DATA EXTRACTS:
____________________
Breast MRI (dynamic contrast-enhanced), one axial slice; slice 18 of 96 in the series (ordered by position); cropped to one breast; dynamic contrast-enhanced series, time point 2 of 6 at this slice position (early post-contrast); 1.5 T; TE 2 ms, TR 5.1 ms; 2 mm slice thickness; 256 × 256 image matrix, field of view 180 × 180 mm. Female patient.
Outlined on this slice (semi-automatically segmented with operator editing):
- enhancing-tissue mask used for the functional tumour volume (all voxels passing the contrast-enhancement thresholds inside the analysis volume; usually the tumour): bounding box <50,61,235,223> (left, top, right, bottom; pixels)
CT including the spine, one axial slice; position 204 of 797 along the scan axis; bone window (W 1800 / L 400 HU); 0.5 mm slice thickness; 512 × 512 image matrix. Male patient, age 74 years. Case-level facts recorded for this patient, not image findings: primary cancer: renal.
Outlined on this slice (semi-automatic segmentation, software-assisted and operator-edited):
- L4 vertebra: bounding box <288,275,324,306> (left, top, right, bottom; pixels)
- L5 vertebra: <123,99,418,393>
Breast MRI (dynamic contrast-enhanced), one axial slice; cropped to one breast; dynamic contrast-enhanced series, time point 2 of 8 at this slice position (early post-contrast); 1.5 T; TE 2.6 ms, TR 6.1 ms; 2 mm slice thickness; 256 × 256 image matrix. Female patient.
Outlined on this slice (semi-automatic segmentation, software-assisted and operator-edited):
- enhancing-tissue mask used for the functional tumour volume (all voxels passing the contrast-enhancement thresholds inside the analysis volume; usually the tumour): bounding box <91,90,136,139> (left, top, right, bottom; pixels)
____________________
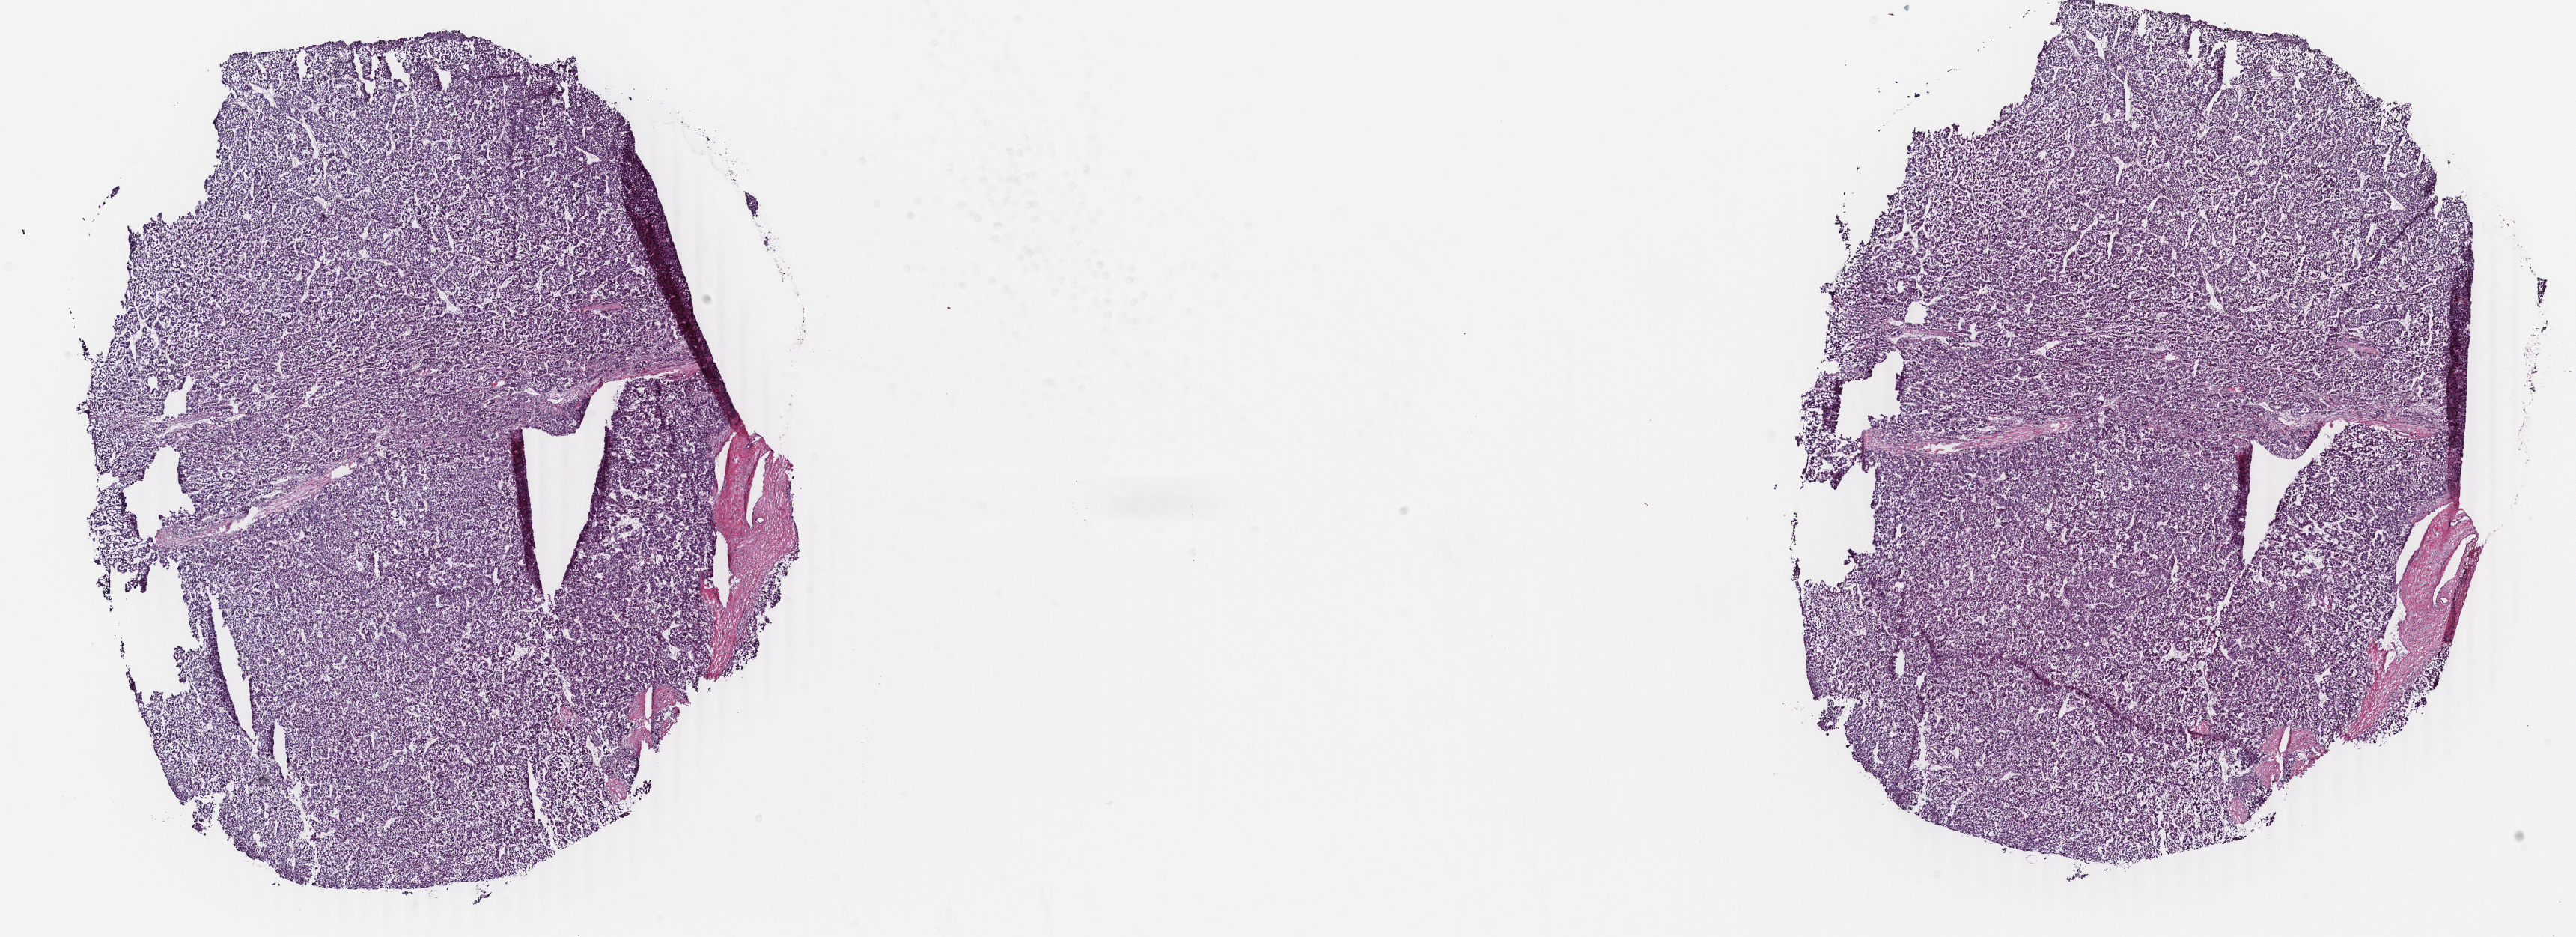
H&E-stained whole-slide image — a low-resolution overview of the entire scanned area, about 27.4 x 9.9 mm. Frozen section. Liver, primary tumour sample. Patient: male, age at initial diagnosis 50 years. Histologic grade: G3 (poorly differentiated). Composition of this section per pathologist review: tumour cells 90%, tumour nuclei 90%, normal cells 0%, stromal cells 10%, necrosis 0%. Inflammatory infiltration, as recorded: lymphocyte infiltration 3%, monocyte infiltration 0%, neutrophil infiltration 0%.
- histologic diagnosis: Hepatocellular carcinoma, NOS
____________________
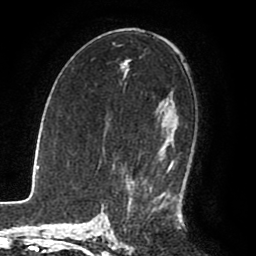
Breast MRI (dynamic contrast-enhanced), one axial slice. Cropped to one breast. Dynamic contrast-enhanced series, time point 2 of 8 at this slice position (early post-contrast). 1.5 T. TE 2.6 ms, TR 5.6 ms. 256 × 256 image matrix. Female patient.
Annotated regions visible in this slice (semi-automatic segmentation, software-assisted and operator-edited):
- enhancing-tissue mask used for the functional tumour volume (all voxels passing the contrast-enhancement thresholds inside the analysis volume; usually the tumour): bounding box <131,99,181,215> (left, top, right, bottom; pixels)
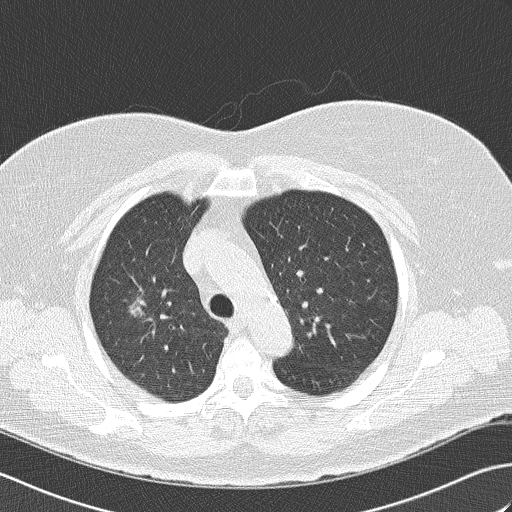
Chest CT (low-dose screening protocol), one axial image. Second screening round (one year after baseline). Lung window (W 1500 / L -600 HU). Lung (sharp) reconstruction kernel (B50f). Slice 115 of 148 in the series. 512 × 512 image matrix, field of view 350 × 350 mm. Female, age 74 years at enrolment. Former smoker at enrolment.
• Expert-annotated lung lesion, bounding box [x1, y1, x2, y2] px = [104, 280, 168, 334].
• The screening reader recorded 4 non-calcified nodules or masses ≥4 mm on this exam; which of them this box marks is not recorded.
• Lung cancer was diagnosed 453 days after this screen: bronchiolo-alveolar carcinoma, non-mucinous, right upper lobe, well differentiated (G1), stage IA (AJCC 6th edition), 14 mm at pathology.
____________________
Print an exact copy of the lines above, from the one containing "<131,99,181,215> (left, top, right, bottom; pixels)" through the one containing "mm at pathology.", and leave out the pictures.

SOLUTION TO THIS EXERCISE:
- enhancing-tissue mask used for the functional tumour volume (all voxels passing the contrast-enhancement thresholds inside the analysis volume; usually the tumour): bounding box <131,99,181,215> (left, top, right, bottom; pixels)
Chest CT (low-dose screening protocol), one axial image. Second screening round (one year after baseline). Lung window (W 1500 / L -600 HU). Lung (sharp) reconstruction kernel (B50f). Slice 115 of 148 in the series. 512 × 512 image matrix, field of view 350 × 350 mm. Female, age 74 years at enrolment. Former smoker at enrolment.
• Expert-annotated lung lesion, bounding box [x1, y1, x2, y2] px = [104, 280, 168, 334].
• The screening reader recorded 4 non-calcified nodules or masses ≥4 mm on this exam; which of them this box marks is not recorded.
• Lung cancer was diagnosed 453 days after this screen: bronchiolo-alveolar carcinoma, non-mucinous, right upper lobe, well differentiated (G1), stage IA (AJCC 6th edition), 14 mm at pathology.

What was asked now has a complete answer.